At the beginning of 2013, I wrote about a similar initiative taking place in correctional facilities in Virginia. The increasing visibility of Yoga and its practical applications demonstrate a growing awareness that this ancient practice - combining stretching and breathing exercises - can be extremely beneficial on several levels. When Yoga becomes a lifestyle decision, rather than an occasional form of exercise, it can offer distinct benefits to mental and emotional health.
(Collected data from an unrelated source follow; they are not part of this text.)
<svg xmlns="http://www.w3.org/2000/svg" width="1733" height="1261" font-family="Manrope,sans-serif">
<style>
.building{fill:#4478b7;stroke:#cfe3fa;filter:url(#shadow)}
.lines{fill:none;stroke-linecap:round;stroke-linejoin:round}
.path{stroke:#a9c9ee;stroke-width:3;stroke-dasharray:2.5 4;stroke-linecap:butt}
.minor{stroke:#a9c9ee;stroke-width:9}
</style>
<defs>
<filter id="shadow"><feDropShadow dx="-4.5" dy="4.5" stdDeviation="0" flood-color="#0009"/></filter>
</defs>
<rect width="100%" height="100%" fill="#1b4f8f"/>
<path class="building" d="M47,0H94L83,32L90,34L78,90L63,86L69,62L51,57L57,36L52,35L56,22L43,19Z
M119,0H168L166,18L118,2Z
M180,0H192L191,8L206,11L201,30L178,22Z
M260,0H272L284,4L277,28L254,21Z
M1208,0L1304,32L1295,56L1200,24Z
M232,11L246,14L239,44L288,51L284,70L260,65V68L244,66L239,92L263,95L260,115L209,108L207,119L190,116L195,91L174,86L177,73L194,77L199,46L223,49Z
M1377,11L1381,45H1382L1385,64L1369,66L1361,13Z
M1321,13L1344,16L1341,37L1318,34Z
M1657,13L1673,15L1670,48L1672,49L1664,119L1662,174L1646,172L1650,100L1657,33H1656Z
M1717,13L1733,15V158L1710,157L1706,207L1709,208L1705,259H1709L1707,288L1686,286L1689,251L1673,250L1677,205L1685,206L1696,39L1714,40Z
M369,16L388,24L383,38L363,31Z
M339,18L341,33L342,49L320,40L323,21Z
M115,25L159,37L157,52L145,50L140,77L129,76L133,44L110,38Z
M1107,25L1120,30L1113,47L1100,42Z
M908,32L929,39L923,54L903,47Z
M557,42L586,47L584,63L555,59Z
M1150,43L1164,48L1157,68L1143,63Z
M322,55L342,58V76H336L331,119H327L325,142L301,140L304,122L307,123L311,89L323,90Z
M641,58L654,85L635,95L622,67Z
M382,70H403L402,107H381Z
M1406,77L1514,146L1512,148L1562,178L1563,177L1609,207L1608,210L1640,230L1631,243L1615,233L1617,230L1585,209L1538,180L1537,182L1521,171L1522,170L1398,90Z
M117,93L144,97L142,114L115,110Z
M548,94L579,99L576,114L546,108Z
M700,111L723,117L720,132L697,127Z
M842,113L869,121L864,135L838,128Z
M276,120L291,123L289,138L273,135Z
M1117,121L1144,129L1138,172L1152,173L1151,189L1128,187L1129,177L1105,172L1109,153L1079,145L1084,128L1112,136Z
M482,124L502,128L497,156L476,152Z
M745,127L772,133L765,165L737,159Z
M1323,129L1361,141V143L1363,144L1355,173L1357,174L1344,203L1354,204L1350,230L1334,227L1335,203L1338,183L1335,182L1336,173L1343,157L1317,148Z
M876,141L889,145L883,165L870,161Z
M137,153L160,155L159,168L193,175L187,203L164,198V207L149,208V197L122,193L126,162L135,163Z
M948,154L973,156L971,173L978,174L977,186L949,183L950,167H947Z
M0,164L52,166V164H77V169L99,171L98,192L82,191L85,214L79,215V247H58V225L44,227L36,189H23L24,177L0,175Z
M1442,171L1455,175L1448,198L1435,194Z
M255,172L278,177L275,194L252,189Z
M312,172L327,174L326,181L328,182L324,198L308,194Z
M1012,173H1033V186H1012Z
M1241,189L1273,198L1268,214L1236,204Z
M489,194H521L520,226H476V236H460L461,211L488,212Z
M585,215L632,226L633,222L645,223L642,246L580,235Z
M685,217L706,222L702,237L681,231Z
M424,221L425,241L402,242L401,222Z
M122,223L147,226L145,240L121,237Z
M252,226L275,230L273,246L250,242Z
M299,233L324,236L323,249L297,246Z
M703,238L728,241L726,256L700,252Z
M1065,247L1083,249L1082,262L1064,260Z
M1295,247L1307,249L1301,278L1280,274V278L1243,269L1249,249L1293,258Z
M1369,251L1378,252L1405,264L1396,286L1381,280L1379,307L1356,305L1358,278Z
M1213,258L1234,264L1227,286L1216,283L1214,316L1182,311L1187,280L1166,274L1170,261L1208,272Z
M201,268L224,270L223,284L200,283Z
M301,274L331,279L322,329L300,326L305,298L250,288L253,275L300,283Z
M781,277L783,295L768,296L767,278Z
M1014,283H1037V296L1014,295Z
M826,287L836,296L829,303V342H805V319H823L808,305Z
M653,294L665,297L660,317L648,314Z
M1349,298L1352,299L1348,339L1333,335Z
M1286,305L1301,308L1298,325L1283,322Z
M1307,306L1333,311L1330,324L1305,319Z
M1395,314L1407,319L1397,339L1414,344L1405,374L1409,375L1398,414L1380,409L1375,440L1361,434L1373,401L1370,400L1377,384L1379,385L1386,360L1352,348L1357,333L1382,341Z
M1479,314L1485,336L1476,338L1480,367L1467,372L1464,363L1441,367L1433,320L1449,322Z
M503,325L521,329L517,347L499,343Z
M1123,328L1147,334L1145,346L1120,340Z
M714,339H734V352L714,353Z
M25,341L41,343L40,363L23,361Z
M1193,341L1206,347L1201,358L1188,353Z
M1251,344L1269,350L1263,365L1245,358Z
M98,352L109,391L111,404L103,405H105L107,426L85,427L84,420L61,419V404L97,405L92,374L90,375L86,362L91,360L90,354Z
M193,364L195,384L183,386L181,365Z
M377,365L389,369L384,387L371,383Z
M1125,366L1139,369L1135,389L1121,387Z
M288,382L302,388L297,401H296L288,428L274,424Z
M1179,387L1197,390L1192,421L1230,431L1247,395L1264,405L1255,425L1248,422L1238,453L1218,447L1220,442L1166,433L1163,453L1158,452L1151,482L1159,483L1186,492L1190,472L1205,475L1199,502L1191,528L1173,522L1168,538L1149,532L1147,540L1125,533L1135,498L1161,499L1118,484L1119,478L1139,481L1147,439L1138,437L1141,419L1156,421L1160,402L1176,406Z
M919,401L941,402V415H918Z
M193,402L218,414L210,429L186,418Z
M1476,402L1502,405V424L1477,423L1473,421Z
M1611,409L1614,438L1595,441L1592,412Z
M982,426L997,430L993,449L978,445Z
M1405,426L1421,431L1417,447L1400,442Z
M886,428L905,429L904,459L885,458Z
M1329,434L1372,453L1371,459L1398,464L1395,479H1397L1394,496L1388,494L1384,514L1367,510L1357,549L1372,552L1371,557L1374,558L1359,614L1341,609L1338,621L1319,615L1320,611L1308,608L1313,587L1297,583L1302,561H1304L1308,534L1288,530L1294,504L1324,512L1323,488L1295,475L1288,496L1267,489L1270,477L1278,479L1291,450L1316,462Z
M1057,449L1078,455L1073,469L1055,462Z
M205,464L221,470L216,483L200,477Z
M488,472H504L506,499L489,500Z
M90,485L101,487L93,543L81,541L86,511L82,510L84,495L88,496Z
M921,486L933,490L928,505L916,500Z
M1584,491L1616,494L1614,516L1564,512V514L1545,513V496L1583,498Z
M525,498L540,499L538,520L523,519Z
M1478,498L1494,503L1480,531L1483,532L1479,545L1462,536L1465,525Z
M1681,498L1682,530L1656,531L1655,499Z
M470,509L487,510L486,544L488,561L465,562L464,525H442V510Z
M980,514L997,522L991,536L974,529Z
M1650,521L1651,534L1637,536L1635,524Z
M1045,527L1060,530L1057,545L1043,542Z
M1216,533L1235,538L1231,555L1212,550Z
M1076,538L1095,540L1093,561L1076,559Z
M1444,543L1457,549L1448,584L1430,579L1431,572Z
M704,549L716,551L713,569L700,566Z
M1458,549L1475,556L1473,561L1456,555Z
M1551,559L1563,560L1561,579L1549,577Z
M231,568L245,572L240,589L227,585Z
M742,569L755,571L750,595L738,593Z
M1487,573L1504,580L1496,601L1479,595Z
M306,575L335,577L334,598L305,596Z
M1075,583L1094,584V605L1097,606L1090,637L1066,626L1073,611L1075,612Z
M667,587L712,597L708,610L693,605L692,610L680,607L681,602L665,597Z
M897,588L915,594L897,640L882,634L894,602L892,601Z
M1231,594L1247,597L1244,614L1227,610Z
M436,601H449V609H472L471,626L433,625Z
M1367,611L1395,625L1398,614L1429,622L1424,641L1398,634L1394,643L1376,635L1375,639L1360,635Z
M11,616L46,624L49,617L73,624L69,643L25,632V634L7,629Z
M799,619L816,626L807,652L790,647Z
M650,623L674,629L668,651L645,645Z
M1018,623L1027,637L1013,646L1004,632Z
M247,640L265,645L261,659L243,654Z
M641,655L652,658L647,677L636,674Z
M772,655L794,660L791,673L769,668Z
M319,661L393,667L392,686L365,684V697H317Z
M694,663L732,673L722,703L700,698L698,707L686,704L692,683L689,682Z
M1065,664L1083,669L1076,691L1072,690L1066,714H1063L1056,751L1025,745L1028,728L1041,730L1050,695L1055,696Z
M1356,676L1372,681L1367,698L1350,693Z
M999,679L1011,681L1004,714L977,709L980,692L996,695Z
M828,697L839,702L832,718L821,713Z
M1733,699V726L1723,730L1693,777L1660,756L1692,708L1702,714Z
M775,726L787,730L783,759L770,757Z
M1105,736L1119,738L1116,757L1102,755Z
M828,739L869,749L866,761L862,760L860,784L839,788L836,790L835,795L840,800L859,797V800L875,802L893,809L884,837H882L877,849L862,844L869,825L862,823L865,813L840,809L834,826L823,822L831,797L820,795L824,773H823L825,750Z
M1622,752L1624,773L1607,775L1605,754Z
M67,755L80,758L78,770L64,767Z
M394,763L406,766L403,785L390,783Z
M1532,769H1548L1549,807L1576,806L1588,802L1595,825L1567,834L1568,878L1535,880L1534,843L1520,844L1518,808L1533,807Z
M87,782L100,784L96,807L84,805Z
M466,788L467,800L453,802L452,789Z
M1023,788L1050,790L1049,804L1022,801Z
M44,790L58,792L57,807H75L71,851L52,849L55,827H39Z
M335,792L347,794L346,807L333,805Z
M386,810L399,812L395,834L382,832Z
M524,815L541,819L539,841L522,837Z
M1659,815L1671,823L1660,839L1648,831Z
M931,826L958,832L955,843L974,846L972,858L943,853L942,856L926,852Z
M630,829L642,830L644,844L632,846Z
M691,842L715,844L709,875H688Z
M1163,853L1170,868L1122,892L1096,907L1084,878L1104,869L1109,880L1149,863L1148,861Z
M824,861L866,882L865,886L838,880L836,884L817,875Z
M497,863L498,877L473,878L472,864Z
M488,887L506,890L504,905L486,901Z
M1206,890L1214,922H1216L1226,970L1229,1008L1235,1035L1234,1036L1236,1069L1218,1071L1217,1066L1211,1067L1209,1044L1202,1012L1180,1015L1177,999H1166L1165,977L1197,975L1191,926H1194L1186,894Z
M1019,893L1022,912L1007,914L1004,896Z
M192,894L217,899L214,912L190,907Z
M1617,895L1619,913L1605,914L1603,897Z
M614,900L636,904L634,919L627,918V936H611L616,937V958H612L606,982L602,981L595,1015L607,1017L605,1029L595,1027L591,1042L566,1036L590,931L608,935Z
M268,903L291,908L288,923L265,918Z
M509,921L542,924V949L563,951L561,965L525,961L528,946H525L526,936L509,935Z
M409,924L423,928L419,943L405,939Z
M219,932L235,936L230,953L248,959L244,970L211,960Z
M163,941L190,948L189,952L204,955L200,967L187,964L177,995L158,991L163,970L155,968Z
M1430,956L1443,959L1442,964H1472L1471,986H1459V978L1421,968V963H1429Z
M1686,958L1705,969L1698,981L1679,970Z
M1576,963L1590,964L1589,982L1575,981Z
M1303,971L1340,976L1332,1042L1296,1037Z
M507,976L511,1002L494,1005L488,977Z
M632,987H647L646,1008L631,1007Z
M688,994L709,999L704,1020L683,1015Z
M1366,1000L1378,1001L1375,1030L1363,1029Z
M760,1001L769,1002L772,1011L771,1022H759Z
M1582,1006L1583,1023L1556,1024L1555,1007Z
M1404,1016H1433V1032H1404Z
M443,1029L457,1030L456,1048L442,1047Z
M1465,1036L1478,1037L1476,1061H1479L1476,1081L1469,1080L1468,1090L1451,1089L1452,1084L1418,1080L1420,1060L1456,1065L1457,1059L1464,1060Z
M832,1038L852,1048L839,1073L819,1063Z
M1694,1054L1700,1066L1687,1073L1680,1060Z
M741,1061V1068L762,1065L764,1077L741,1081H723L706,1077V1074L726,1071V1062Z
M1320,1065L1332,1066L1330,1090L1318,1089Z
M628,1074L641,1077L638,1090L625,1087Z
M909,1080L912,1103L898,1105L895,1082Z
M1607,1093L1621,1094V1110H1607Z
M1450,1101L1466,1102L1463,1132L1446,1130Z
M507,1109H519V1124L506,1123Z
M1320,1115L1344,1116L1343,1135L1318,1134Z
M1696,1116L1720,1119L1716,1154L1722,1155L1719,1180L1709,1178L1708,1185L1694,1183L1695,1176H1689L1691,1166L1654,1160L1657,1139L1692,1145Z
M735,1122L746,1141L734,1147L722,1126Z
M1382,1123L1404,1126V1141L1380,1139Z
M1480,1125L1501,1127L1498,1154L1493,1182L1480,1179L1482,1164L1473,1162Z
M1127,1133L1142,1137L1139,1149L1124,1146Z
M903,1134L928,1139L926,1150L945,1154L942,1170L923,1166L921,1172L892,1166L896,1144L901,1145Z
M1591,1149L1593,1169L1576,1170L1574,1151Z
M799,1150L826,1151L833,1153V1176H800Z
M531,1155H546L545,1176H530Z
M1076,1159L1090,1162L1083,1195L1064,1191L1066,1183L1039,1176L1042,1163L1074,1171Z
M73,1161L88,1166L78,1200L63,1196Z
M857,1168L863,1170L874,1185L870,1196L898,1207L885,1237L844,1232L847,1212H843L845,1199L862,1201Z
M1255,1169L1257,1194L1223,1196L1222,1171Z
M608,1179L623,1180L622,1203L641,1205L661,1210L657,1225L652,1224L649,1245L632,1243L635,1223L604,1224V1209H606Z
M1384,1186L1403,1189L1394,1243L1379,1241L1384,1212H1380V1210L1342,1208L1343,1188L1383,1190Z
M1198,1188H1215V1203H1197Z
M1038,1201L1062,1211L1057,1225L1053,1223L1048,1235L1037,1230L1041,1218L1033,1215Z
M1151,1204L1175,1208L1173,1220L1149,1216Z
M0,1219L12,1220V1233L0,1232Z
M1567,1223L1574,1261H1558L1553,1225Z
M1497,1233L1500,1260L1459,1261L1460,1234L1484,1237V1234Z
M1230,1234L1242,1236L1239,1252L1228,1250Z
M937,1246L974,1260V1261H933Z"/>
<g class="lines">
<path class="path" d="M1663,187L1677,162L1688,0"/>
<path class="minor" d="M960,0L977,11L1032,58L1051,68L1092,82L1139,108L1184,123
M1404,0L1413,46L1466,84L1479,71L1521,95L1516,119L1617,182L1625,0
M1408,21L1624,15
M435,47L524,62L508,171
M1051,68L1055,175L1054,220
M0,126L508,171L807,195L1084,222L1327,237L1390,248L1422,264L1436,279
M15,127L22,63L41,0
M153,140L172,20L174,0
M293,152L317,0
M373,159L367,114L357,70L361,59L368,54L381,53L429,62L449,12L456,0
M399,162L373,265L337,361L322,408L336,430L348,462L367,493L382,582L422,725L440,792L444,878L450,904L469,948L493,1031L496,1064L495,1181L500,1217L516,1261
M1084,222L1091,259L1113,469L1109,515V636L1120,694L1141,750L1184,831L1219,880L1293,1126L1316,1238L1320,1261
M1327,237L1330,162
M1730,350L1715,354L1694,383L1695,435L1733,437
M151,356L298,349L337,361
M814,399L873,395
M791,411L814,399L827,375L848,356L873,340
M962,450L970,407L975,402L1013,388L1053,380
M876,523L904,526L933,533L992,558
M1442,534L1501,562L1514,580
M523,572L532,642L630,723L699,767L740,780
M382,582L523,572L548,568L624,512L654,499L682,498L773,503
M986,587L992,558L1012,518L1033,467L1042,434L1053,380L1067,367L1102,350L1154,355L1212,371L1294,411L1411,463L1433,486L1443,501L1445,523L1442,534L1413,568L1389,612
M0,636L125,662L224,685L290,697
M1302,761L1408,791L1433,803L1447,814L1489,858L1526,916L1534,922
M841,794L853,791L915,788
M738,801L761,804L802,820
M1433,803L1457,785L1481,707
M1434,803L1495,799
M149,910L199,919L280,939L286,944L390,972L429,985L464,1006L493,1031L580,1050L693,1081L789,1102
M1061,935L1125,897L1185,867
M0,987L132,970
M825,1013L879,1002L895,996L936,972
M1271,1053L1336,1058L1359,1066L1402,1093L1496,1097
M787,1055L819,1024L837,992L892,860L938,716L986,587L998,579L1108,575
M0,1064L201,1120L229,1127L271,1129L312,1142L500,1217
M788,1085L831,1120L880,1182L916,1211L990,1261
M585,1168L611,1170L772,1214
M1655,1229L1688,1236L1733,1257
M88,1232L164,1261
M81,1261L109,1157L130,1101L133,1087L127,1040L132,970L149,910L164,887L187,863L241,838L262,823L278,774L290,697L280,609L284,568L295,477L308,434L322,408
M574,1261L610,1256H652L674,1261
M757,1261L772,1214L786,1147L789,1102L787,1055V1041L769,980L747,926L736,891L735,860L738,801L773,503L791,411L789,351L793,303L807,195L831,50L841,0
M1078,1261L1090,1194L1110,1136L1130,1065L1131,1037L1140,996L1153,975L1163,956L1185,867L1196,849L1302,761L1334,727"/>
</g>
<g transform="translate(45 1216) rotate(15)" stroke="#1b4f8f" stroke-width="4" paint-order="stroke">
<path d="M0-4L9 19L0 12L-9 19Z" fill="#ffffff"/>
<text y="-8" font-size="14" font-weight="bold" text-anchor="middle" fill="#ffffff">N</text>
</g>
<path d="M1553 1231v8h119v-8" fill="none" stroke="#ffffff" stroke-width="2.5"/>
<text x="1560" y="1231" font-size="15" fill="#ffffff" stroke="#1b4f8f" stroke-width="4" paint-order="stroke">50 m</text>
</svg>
Thomet’s article detailed the Yoga instructor, an ex-prisoner. The instructor, a 38 year old ex-convict named Fredy Alan Diaz Arista, said “I very little to feel good or proud about, and the little that I have is this work that I do, which makes me feel good about myself.” As a form of meditative exercise, Yoga can reshape the life philosophy of its practitioners, promoting stable thought patterns and emotional responsibility. Diaz says “Yoga was like a window for me, and as I practiced it more and more, it became a door.” This eloquent statement comes from a man who has seen the cruelty and injustice of a crime-riddled country firsthand. Now, he is an inspiration to young men facing the same challenges and promotes positive growth in those who have nowhere to turn.
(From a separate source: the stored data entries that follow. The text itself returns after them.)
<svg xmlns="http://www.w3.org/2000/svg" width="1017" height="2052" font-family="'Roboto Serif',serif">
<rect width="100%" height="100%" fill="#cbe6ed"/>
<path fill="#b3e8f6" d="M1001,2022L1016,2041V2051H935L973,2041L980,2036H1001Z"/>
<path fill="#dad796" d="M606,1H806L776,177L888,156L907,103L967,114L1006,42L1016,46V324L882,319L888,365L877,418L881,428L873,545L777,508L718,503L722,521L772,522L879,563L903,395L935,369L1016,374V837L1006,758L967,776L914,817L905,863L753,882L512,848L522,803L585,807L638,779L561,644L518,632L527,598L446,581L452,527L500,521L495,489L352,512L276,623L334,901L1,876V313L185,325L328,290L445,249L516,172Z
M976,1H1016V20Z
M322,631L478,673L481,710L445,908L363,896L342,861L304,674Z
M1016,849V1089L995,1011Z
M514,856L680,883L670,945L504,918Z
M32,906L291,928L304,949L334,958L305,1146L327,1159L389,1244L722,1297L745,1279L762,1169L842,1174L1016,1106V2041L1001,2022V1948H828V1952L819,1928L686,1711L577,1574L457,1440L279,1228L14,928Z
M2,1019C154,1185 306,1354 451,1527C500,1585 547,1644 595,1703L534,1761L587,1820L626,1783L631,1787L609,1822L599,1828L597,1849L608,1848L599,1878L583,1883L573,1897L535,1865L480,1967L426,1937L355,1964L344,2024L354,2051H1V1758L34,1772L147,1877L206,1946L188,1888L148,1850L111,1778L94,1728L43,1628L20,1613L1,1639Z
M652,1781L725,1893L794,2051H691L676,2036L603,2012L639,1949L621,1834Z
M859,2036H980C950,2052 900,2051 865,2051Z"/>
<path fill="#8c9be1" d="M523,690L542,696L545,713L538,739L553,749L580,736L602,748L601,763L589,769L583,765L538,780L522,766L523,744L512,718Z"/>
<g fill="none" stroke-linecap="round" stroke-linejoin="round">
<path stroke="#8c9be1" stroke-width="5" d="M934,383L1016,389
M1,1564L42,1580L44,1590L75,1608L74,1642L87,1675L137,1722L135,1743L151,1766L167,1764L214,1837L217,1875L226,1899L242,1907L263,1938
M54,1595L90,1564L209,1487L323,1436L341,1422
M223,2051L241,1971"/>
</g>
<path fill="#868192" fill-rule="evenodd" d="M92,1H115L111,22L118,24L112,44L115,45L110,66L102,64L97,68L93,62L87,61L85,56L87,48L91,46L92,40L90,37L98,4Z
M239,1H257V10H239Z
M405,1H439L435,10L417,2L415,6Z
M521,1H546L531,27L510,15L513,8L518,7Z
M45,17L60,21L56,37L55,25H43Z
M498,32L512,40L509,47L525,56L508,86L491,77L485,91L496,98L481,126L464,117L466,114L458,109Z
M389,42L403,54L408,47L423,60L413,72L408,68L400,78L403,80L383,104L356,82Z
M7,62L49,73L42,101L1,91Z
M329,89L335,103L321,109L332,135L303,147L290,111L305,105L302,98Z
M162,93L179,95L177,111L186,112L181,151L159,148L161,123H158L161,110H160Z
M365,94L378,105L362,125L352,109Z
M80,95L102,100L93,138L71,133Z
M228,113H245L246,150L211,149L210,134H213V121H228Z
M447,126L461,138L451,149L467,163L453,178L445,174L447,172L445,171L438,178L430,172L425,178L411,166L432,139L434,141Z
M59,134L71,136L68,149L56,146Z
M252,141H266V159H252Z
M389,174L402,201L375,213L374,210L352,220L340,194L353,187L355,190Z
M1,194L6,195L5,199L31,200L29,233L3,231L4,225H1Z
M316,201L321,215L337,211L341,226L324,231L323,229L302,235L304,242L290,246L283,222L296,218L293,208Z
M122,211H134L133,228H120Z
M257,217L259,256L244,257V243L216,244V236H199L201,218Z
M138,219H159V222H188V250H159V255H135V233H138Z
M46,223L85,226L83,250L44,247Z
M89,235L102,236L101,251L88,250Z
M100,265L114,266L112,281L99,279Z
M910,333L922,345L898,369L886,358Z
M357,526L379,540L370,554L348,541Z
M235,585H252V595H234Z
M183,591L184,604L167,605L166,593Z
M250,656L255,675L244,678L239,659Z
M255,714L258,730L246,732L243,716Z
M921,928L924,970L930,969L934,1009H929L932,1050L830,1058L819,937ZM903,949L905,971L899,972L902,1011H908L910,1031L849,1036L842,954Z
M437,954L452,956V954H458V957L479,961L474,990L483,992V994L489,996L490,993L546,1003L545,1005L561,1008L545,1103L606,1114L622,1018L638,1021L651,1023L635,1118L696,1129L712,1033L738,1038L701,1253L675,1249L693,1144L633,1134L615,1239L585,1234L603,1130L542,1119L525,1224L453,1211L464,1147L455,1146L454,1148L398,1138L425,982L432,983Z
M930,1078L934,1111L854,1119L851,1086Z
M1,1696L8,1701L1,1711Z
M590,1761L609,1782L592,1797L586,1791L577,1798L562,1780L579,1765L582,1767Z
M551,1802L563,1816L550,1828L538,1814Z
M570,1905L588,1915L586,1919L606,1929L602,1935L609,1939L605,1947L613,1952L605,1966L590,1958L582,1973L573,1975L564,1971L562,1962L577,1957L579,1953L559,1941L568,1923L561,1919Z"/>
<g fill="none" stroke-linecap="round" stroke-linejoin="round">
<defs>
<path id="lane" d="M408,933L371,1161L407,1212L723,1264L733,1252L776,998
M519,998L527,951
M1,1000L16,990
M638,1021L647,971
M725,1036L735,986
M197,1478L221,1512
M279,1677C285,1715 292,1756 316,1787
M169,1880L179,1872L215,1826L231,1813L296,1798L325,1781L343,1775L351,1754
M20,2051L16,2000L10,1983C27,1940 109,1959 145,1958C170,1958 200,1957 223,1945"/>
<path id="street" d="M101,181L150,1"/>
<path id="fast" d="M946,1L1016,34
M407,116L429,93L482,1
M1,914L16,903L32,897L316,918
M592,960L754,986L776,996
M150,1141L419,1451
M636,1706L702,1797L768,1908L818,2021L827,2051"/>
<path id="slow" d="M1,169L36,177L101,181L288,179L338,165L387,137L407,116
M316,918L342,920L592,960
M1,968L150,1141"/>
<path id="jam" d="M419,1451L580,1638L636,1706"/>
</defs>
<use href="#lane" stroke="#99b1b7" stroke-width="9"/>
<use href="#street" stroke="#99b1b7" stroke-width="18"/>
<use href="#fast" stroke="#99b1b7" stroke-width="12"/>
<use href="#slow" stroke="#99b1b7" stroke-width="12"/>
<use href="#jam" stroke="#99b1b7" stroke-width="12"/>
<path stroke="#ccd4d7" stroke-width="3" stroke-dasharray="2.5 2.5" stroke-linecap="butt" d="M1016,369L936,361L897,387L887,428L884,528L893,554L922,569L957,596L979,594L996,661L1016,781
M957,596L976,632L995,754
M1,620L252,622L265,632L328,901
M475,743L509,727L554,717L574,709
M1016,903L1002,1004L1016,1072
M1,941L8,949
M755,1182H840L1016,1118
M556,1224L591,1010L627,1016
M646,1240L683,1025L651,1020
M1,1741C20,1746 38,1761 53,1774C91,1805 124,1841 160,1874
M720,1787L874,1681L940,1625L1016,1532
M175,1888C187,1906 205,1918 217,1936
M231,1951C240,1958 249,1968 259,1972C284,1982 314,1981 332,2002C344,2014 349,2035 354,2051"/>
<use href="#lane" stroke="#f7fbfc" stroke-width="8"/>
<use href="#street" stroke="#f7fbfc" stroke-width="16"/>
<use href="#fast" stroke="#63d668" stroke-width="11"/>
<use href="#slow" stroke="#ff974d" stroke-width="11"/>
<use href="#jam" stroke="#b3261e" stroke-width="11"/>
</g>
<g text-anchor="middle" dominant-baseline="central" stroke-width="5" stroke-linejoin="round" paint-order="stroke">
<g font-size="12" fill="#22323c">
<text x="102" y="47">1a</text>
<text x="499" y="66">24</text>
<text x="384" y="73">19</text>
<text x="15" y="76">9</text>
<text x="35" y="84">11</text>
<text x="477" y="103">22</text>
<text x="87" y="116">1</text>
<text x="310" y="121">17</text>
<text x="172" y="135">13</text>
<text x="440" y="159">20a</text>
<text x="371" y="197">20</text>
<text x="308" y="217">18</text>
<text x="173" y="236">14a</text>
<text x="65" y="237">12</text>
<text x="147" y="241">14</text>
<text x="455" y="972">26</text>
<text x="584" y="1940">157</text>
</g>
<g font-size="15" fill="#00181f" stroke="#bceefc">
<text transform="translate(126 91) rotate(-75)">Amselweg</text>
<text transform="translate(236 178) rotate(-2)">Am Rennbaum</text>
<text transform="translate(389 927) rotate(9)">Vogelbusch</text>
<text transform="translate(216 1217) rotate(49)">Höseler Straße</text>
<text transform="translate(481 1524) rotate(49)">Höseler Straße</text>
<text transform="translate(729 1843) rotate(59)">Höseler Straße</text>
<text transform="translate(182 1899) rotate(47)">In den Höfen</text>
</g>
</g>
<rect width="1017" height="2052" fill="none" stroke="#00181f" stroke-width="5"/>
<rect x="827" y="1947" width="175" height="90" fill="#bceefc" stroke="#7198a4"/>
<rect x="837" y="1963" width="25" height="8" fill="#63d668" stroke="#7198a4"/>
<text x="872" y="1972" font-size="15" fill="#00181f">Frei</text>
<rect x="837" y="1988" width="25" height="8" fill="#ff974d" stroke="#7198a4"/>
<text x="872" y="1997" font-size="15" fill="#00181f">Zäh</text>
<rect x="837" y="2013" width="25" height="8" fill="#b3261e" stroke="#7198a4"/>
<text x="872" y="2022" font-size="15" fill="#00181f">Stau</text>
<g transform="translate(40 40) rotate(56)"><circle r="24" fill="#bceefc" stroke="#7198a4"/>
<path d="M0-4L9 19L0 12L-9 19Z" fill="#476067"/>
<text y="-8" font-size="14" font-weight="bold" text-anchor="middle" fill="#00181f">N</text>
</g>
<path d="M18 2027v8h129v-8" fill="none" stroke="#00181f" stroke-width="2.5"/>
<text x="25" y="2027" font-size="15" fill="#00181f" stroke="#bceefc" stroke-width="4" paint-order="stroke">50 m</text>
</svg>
Yoga should be more seriously considered as a holistic and low-cost alternative to the standard exercise regiments that are provided to convicts and even the public at large. For inmates especially, learning to assess and control emotional impulses can be vital to a healthy reentry into functioning society. Considering that correctional facilities have operating costs figured at millions of dollars per year, introducing Yoga on a wider scale could be an efficient way to improve the emotional well-being of prisoners and decrease the financial strain of overcrowded prisons by reducing recidivism. The more prisoners we teach to be peaceful, the less people we need to imprison.